New York City pension plans are attempting to force RBC to disclose its full greenhouse gas emission targets for 2030 because the bank keeps financing fossil fuel expansion despite making net-zero pledges.

On Tuesday, three of New York City’s pension funds — the NYC Employees’ Retirement System, Teachers’ Retirement System and Board of Education Retirement System — and NYC Comptroller Brad Lander announced shareholder resolutions at three massive American banks with major fossil fuel investments: Bank of America, Goldman Sachs, JPMorgan Chase and Canada’s largest bank and top fossil fuel financier, RBC.

The shareholder proposals, if passed, would require the banks to set absolute emission reduction targets for 2030 aligned with climate science, rather than relying on weaker emission “intensity” reductions that still allow for the total amount of greenhouse gas pollution to increase in our atmosphere.

“Shareholders applauded these banks when they set net-zero goals — but it can’t be all talk. We expect them to take the steps needed now to reduce emissions on the timeline to which they have committed,” Lander said in a statement. “Absent a concrete plan to reduce absolute emissions in the real world in the near term, any net-zero plan rings hollow.”

The comptroller’s office noted the resolutions are in line with the United Nations High-Level Expert Group recommendations for credible net-zero commitments. That expert group is chaired by former Canadian environment minister Catherine McKenna, who previously told Canada’s National Observer that a credible net-zero target demands near-term emissions reductions and the end of fossil fuel expansion financing. Banks can’t just rely on a net-zero by 2050 target, they have to show how they will decrease emissions this decade.

“There's a price of admission to say net-zero; you're either part of the solution or part of the problem,” she said.
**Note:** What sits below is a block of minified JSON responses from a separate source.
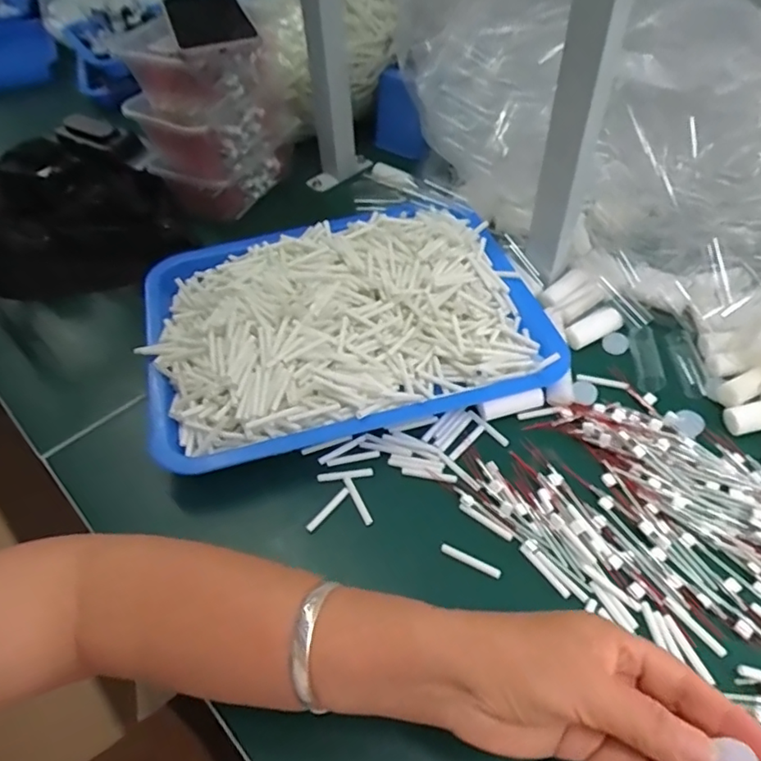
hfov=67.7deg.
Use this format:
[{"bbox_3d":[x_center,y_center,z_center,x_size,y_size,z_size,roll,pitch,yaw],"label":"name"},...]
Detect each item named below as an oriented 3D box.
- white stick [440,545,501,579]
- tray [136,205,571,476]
[{"bbox_3d":[0.059,0.118,0.371,0.041,0.004,0.007,21,54,20],"label":"white stick"},{"bbox_3d":[-0.034,-0.057,0.491,0.329,0.061,0.247,-15,50,-9],"label":"tray"}]

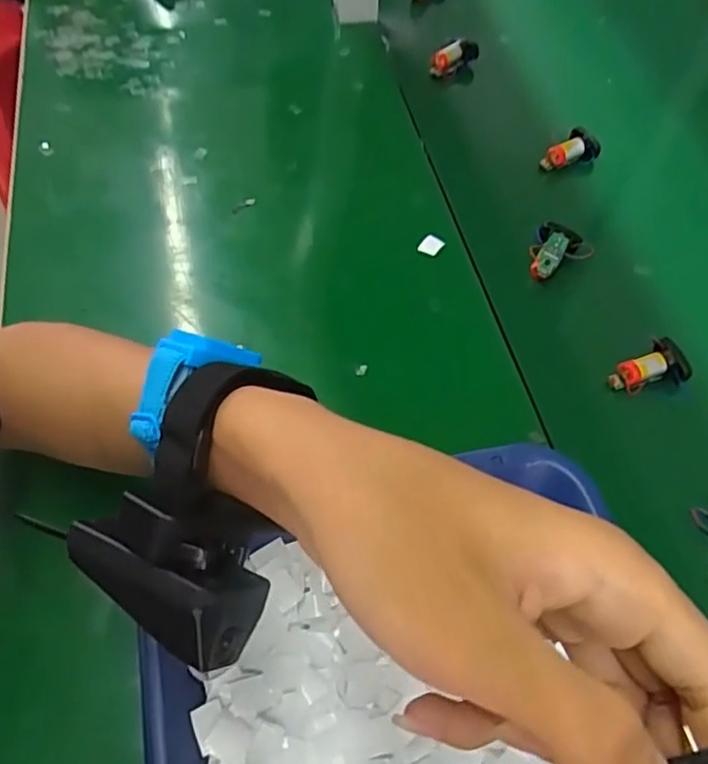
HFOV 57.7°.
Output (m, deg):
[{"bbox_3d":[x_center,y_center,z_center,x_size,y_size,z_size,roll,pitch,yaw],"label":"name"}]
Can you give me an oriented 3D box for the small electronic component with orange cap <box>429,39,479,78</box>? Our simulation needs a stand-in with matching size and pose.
[{"bbox_3d":[0.099,-0.321,0.639,0.054,0.025,0.022,-35,66,-22],"label":"small electronic component with orange cap"}]

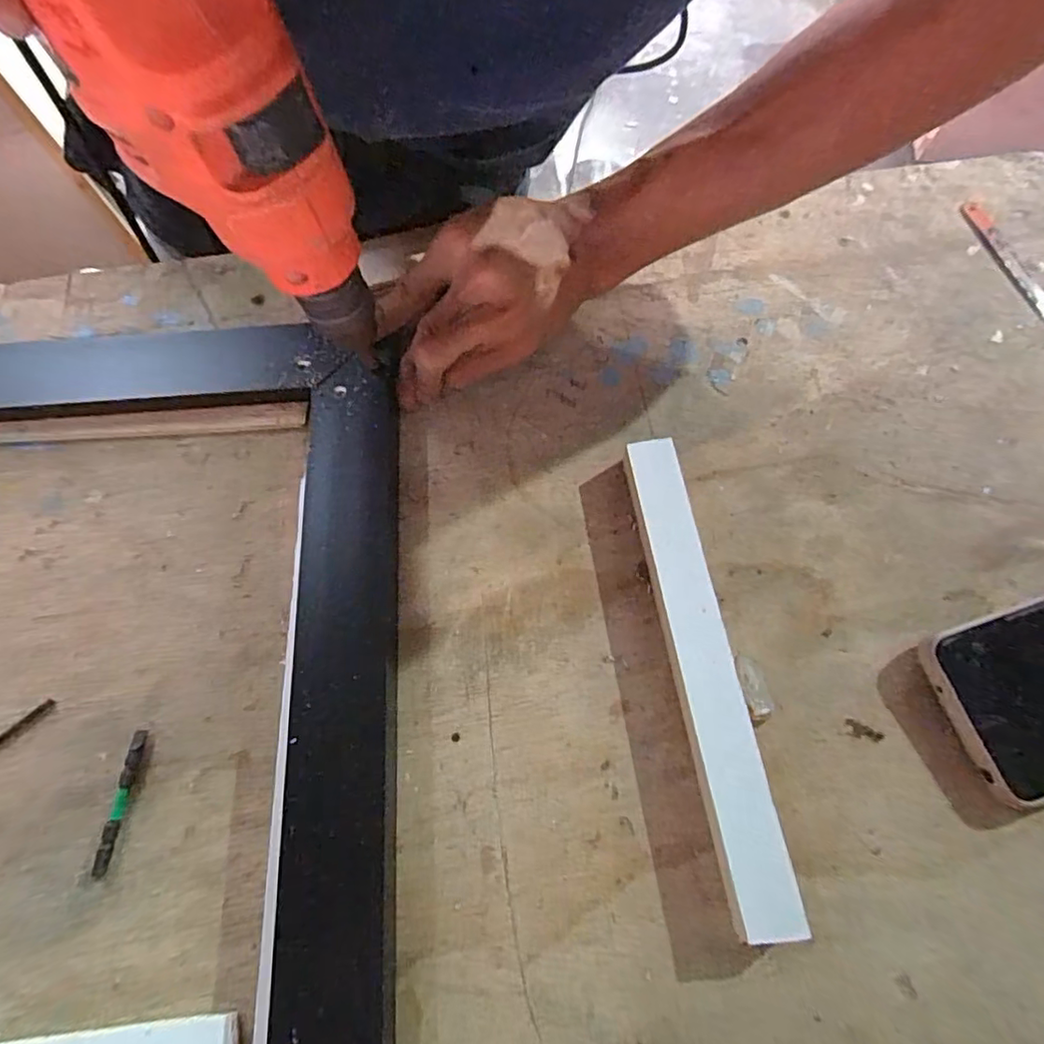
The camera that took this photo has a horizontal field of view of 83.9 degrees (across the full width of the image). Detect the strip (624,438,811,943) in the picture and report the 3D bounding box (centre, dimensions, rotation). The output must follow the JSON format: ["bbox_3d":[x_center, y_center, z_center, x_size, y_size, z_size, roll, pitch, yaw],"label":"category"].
[{"bbox_3d":[0.085,0.064,0.277,0.028,0.023,0.222,-8,68,-1],"label":"strip"}]

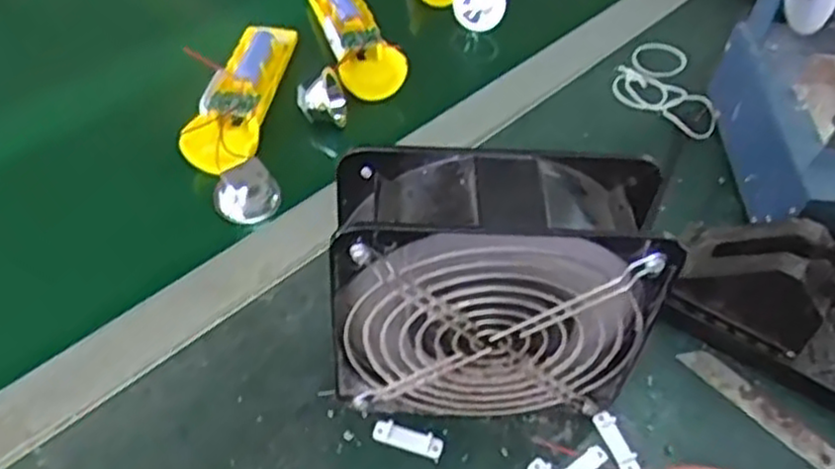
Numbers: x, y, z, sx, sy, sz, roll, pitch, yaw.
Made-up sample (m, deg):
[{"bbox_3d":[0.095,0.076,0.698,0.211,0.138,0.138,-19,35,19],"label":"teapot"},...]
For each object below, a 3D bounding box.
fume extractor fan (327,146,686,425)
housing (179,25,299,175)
[{"bbox_3d":[0.033,0.033,0.372,0.149,0.152,0.060,0,48,-4],"label":"fume extractor fan"},{"bbox_3d":[-0.133,-0.112,0.569,0.052,0.027,0.174,5,48,1],"label":"housing"}]

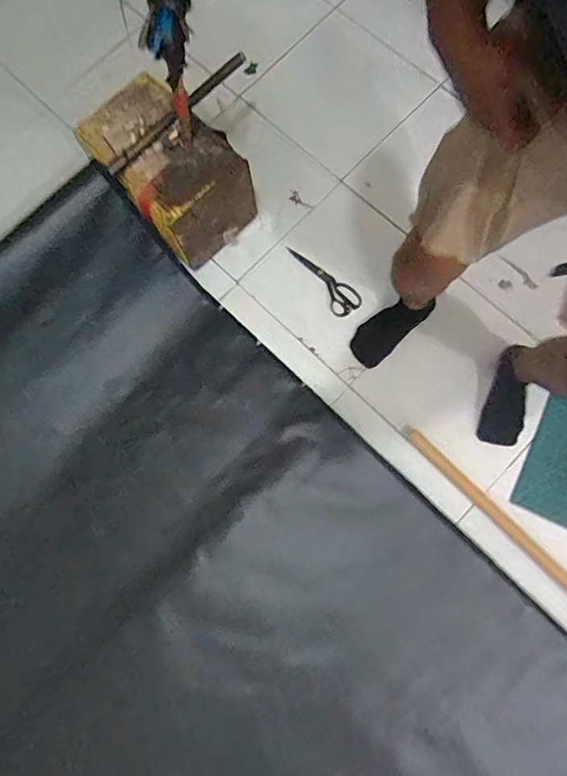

The resolution filed with RBC, where the pension funds have a combined $37 million worth of stock, specifically requests that the bank’s absolute greenhouse gas emission targets include financing for the oil and gas and power generation sectors.

RBC spokesperson Andrew Block told Canada’s National Observer the bank would respond to the shareholder resolution before its annual general meeting in April. He also said the bank was “committed to achieving net-zero in our lending by 2050” and has set interim targets to help guide that goal.

In October, RBC published climate targets for 2030 focused on three sectors: power generation, the automotive industry and oil and gas. But each goal only aims to curb emission intensity, not absolute emissions — the amount of pollution that reaches the atmosphere, where it ultimately heats the planet. It is the absolute emissions that matter from the planet’s perspective.

RBC, along with Canada’s other biggest banks TD, Scotiabank, CIBC, and BMO, joined two international alliances designed to steer investments into a climate-safe future in October 2021, but a recent analysis from Paris-based climate finance think tank Reclaim Finance found Canada’s Big 5 banks have financed fossil fuel expansion to the tune of $46.4 billion since joining those alliances.

RBC's "awful record on climate change, including continued financing of fossil fuel expansionists, has caught the attention of some of the continent’s biggest and most influential pension plans,” says @sarahbeuhler with @standearth.

In one year since joining the Net-Zero Banking Alliance and Glasgow Financial Alliance for Net Zero, RBC provided $13.1 billion to companies expanding their fossil fuel reserves — 30 per cent more than TD, which, of the banks, was Canada’s second-biggest financier of fossil fuels.

RBC’s financing of fossil fuels last year means that since the Paris Agreement was signed in late 2015, it has provided over $270 billion to coal, oil or gas companies. Based on its 2021 financing, RBC is also the top bank in Canada funding oil and gas expansion, as well as the oilsands, pumping $9.6 billion and $6.8 billion, respectively, into those sectors.

“Royal Bank of Canada’s awful record on climate change, including continued financing of fossil fuel expansionists, has caught the attention of some of the continent’s biggest and most influential pension plans,” said Stand.earth climate finance strategist Sarah Beuhler in a statement. “RBC is dragging Canada backwards on our climate ambitions.

“Now, with New York City wielding its institutional investor power, all shareholders must support these climate resolutions at the bank’s AGM this spring,” she urged.

New York City pension plans throwing their weight behind climate-related resolutions is no guarantee the shareholder proposals will succeed. Last year, RBC shareholders shot down every climate resolution proposed.

In RBC’s “climate blueprint,” where the bank outlines its role in a climate-safe future, it notes it’s a signatory to the Net-Zero Banking Alliance. RBC CEO David McKay says he believes “capital can be a force for positive change,” and that the bank plans to deploy $500 billion worth of “sustainable finance” by 2025. Fossil fuels are not mentioned in that document.

RBC is currently under investigation by Competition Bureau Canada for allegedly misleading Canadians about its climate performance following a complaint from Indigenous leaders and climate organizers. The bank “strongly disagrees with the allegations in the complaint,” an RBC spokesperson previously told Canada’s National Observer.